Photographs of Wooden Beams Matching the Lines of Buildings


Swiss photographers Taiyo Onorato and Nico Krebs (yes, the ones who created a large format camera out of books) have a clever series of photos that uses wooden beams to play around with a few things photographers often think about: lines, angles, and perspective.

For each of the photos, the duo constructed a structure of wooden beams that blends in with buildings in the background from the perspective of the camera. The resulting scene looks as though the wood magically connects the lines of the buildings with the foreground.










You can find more of Onorato’s and Krebs’ work over on their website. Just this week the duo was awarded the 2013 Foam Paul Huf Award, a prize given annually to photographers under 35 that comes with €20,000.

(via Lens Culture)

Image credits: Photographs by Taiyo Onorato and Nico Krebs and used with permission

  • Jason Kim

    I actually really like this…!

  • gabe sturdevant

    Lead image is the best, I think. It would be cool to have the buildings removed or a side by side comparison.

  • Redstart

    What is this? I just…. No.

  • Brendan Wixted

    Some of these pieces are successful, others could have been left out of the series. But good attempt of being creative.

  • 3ric15

    Isn’t that the point…? To have the buildings…?

  • Denny

    Don’t get it at all……. Wouldn’t look at any of these picks twice…..

  • Azathoth

    Pretty stupid idea…

  • Taylor Ashley

    some of these are interesting. mostly it just looks cheaply faked.

  • Jake

    Clever, well-executed, original, and best of all, no pretentious artist statement about the frailty of structured space or transparency of man’s constructive desires or some such BS.

  • 54545

    what a waste of time…

  • noss

    very good, nice

  • peterOO

    what a waste of time

  • Swade

    The title of the article should shed some light on that. Didn’t think it was complicated to figure out.

  • tertius_decimus

    Very Escher-esque. Like it. It seems some people don’t get idea behind these executions.

  • gabe sturdevant

    I do not know what the point is honestly.

  • lidocaineus

    No one picked anything.

  • 3ric15

    I don’t even get why artist’s statements exist. IMO, they are often very cheesy and don’t really provide any useful information to the viewer.

  • 3ric15

    What if every photographer said that, and no new concepts or ideas were ever created.

  • Opie

    They exist because left-brained people are tired of being excluded from art’s right-brained world. Look at the progression of mainstream art over the last 50 years; it’s hard not to notice that their talons are sinking in quite well.

    But really, who could blame them? Law firms and accounting offices must get awfully dull.

  • Swade

    Sounds like landscape photography. Either way it won them $20,000 so whatever the point was, it was a good one.

  • Swade

    Er 20,000 euros.

  • DamianM

    It validates the work a little more.
    Some get it, some don’t.
    Thats the art world.

  • Stephan Haggerty

    It kinda’ seems like an interesting concept ..but the photography itself is so poorly done.
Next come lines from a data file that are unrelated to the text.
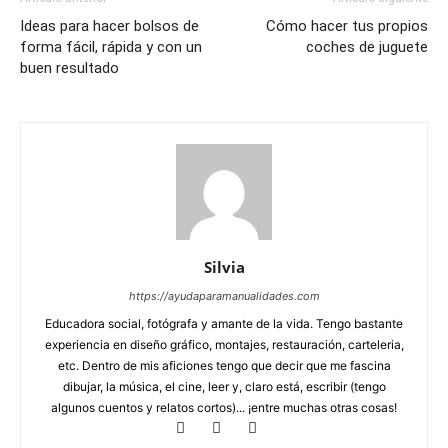
Ideas para hacer bolsos de
Cómo hacer tus propios
forma fácil, rápida y con un
coches de juguete
buen resultado
Silvia
https://ayudaparamanualidades.com
Educadora social, fotógrafa y amante de la vida. Tengo bastante
experiencia en diseño gráfico, montajes, restauración, carteleria,
etc. Dentro de mis aficiones tengo que decir que me fascina
dibujar, la música, el cine, leer y, claro está, escribir (tengo
algunos cuentos y relatos cortos)... ¡entre muchas otras cosas!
It’s muddy combined with blown out highlights. They look like screen caps from a cheap security camera. I don’t see how this deserves a 20,000 euro prize. There had to have been better entries than than this. Their own other work is far more interesting and superior to these.

  • 3ric15

    Heck, just saying the settings of the camera for the picture is more useful than “my work creates a beauty that can only be seen through a….etc, etc, etc”.

  • DamianM

    And all that tells you is that he used a camera.
    but how is that useful?

    without a statement they are nothing more then anything on flickr that in the end just becomes a pretty picture instead of a well rounded Photographic idea.

  • Felipe Paredes Schulz

    are you 12?

  • Snappy

    . I am gonna do a series using the shadows as a method to show make believe studio lighting errors. ART

  • 3ric15

    For example, someone takes one of those awesome night sky pictures where the stars are rotating. I would have no idea how he did that except if he said “1 hour exposure time, ISO 1250, f/5.6″ or whatever, then I could try that on my own. What is NOT useful is when they say something like what I said before, “my work creates a beauty that can only be seen through a….etc, etc, etc”. I think we are talking about sort of different things. I mean like the super corny BS that some people write. However, if you write something like “I did this and thought of doing this idea with that…” obviously it would be more useful and would be a “well rounded Photographic idea”.

  • eric

    check out the early work of john pfahl !!! much more clever

  • Chase Douthit

    This is why I rarely view the comments on petapixel. Some people here are so negative and arrogant.